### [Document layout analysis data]
##############################

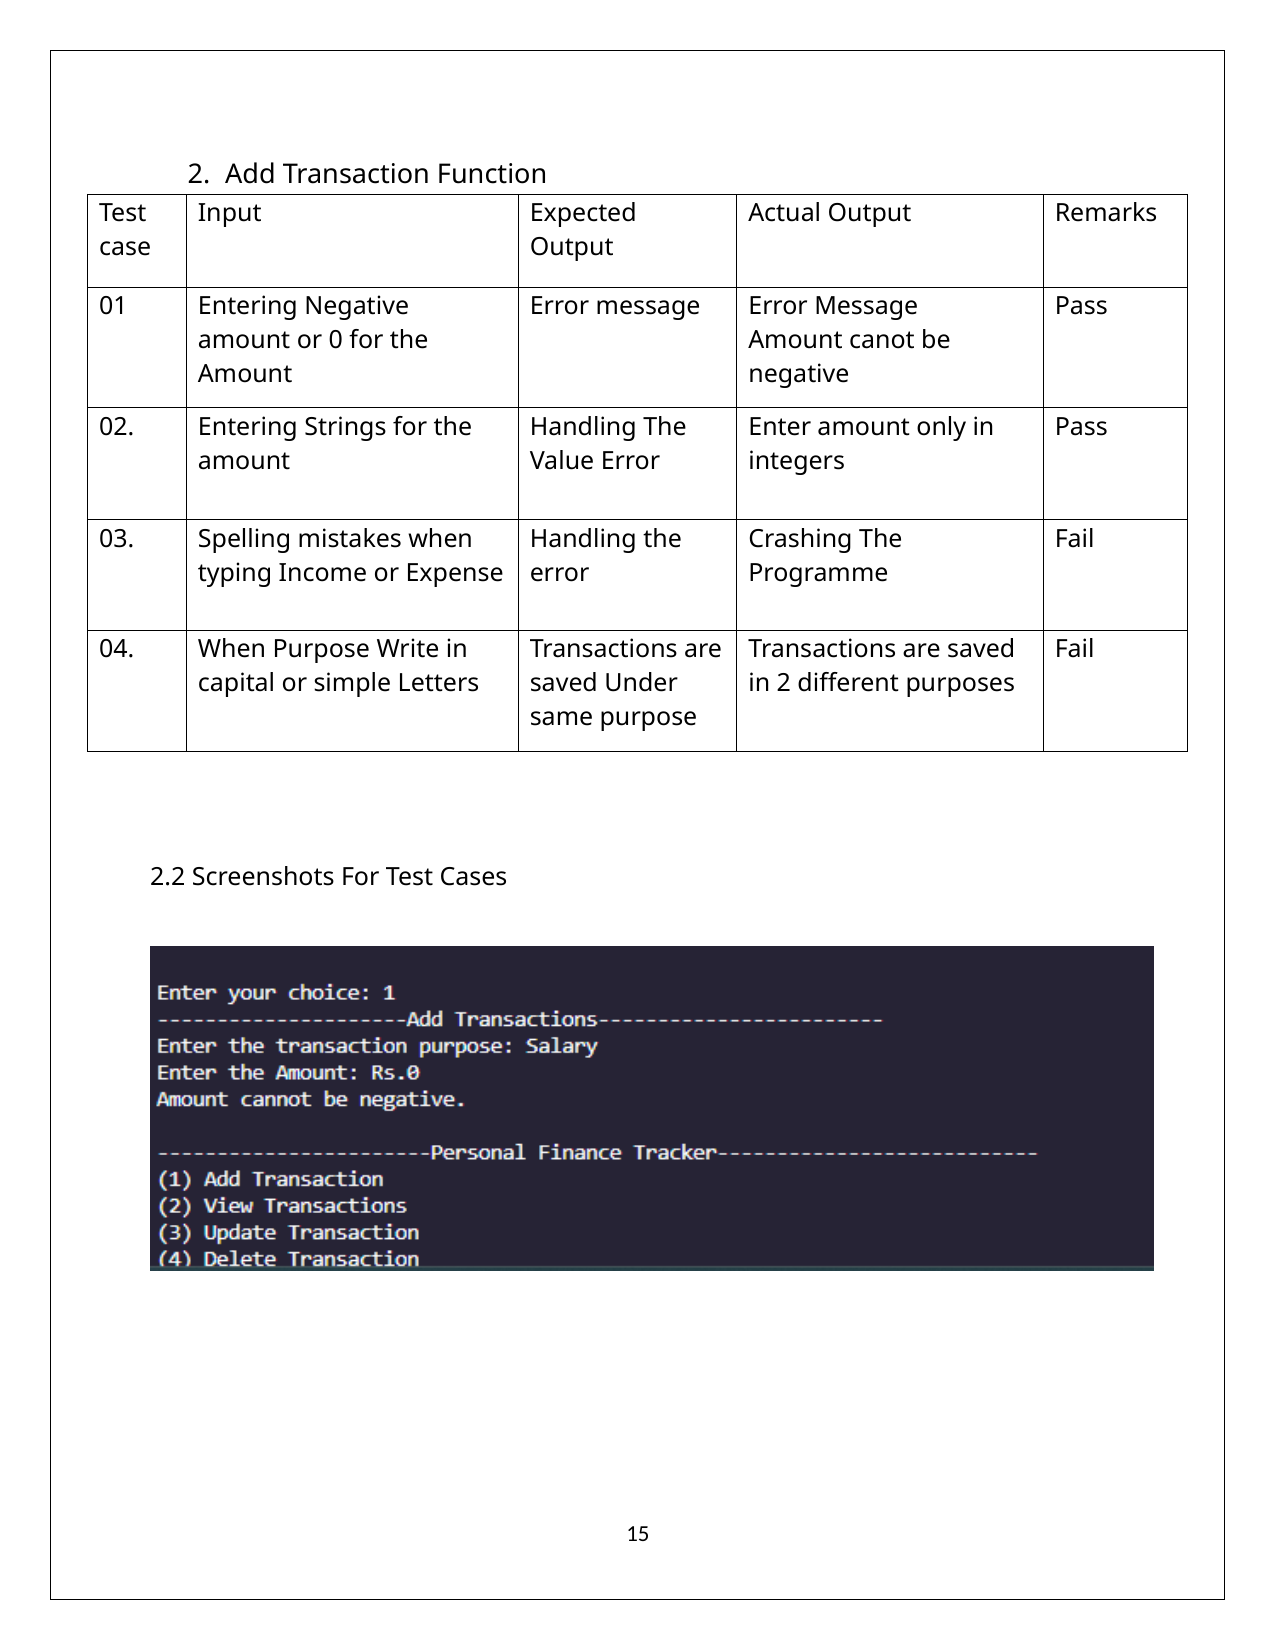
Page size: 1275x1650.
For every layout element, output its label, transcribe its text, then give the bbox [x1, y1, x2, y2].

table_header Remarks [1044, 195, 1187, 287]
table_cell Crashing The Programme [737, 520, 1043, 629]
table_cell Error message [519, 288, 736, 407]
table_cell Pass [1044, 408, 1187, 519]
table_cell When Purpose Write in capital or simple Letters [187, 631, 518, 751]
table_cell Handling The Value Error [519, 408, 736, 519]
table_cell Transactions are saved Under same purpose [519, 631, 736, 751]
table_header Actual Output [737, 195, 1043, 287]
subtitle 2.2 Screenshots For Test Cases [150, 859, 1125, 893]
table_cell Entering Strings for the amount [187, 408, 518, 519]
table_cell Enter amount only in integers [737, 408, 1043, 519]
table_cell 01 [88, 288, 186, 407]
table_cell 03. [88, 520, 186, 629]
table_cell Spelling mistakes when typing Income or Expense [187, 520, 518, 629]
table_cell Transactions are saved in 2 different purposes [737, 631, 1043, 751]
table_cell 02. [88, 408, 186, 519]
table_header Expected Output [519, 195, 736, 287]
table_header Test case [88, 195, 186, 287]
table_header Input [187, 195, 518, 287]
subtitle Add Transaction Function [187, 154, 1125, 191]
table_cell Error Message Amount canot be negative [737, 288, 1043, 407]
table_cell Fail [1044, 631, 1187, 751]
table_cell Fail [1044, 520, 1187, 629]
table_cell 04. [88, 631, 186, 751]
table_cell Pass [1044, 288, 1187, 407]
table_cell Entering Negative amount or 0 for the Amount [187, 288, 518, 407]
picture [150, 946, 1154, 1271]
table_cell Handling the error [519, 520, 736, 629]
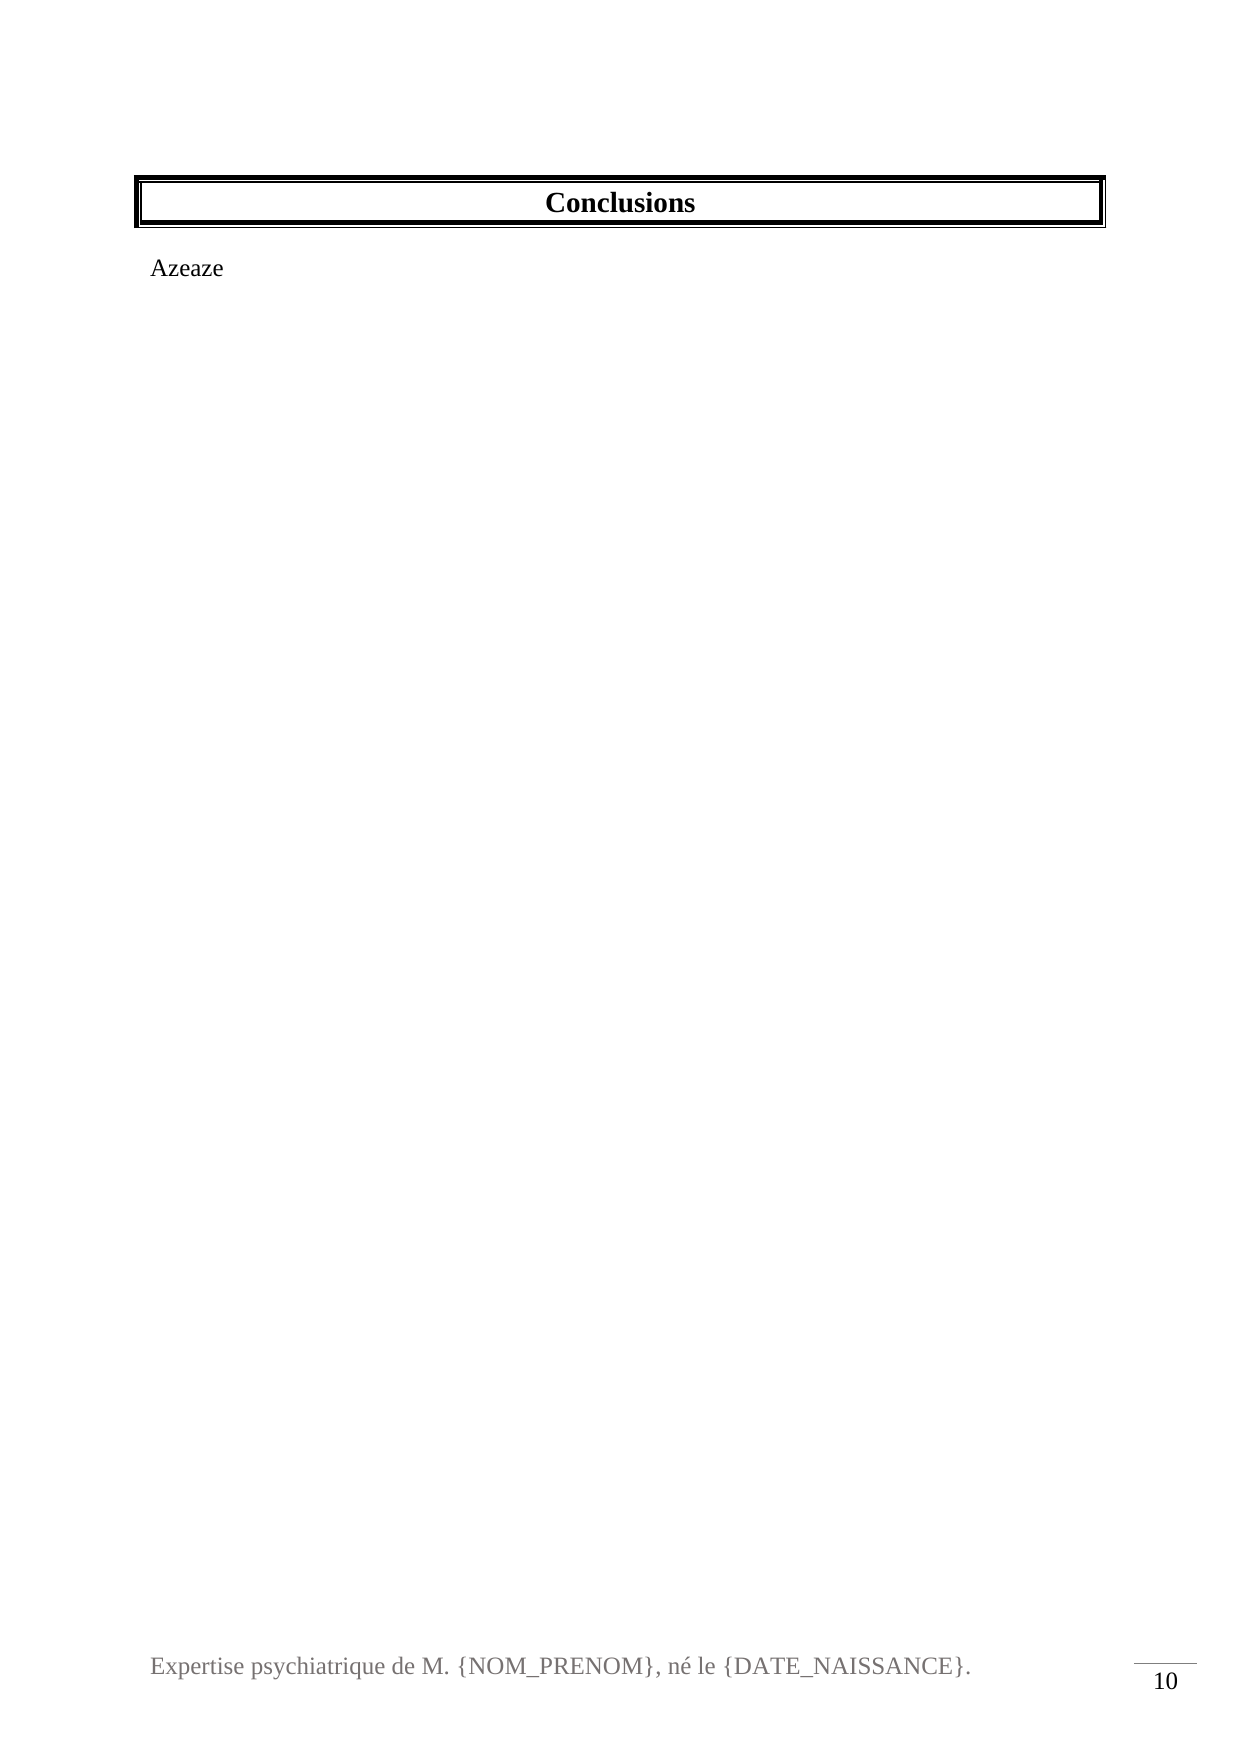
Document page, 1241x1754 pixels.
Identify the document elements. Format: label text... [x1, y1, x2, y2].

##############################

### [About this exercise]
Please, without any pictures, retype the records exactly as they appear.

### [Response to the task]
Page size: 1275x1650.
For every layout element, output its label, transcribe its text, then give the bbox [x1, y1, x2, y2].

table_header Remarks [1044, 195, 1187, 287]
table_cell Crashing The Programme [737, 520, 1043, 629]
table_cell Error message [519, 288, 736, 407]
table_cell Pass [1044, 408, 1187, 519]
table_cell When Purpose Write in capital or simple Letters [187, 631, 518, 751]
table_cell Handling The Value Error [519, 408, 736, 519]
table_cell Transactions are saved Under same purpose [519, 631, 736, 751]
table_header Actual Output [737, 195, 1043, 287]
subtitle 2.2 Screenshots For Test Cases [150, 859, 1125, 893]
table_cell Entering Strings for the amount [187, 408, 518, 519]
table_cell Enter amount only in integers [737, 408, 1043, 519]
table_cell 01 [88, 288, 186, 407]
table_cell 03. [88, 520, 186, 629]
table_cell Spelling mistakes when typing Income or Expense [187, 520, 518, 629]
table_cell Transactions are saved in 2 different purposes [737, 631, 1043, 751]
table_cell 02. [88, 408, 186, 519]
table_header Expected Output [519, 195, 736, 287]
table_header Test case [88, 195, 186, 287]
table_header Input [187, 195, 518, 287]
subtitle Add Transaction Function [187, 154, 1125, 191]
table_cell Error Message Amount canot be negative [737, 288, 1043, 407]
table_cell Fail [1044, 631, 1187, 751]
table_cell Fail [1044, 520, 1187, 629]
table_cell 04. [88, 631, 186, 751]
table_cell Pass [1044, 288, 1187, 407]
table_cell Entering Negative amount or 0 for the Amount [187, 288, 518, 407]
picture [150, 946, 1154, 1271]
table_cell Handling the error [519, 520, 736, 629]
Document page, 1241x1754 pixels.
Identify the document elements. Format: label text... [x1, y1, x2, y2].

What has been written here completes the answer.